- Exercise objective: Only the line containing "X151000Y99998I51002J0D01*" and those after it, up to the end of the records below, are to be set down, exactly as written.

---

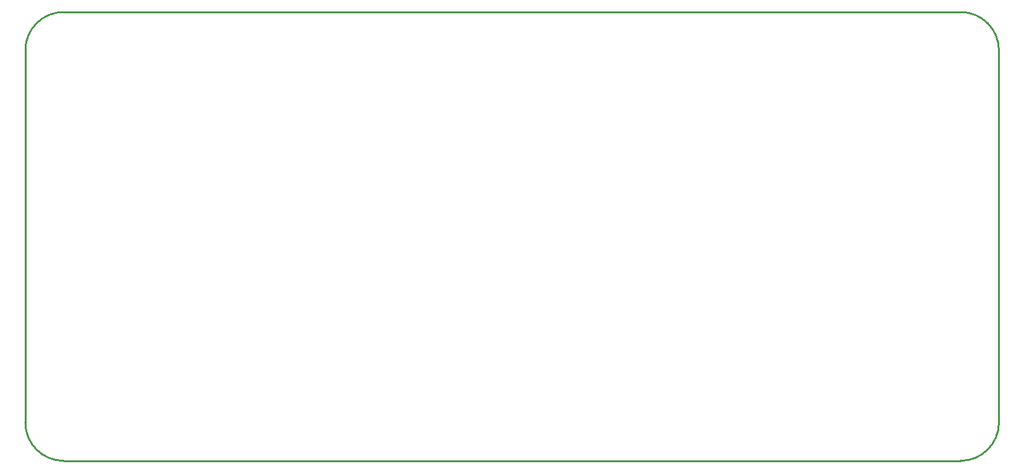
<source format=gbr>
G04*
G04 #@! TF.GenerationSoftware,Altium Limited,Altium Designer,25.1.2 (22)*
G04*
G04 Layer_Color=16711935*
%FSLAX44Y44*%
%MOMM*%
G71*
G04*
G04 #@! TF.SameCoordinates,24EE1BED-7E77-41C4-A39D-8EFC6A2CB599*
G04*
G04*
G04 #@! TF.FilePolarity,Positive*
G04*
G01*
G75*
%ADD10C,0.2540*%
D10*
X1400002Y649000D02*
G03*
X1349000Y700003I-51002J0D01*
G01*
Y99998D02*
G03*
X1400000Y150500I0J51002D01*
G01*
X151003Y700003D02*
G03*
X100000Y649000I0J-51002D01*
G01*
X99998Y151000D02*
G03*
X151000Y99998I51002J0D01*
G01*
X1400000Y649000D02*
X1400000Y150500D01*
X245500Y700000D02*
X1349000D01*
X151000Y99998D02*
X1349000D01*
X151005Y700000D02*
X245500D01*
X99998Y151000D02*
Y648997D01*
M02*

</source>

---

- Response:
X151000Y99998I51002J0D01*
G01*
X1400000Y649000D02*
X1400000Y150500D01*
X245500Y700000D02*
X1349000D01*
X151000Y99998D02*
X1349000D01*
X151005Y700000D02*
X245500D01*
X99998Y151000D02*
Y648997D01*
M02*

</source>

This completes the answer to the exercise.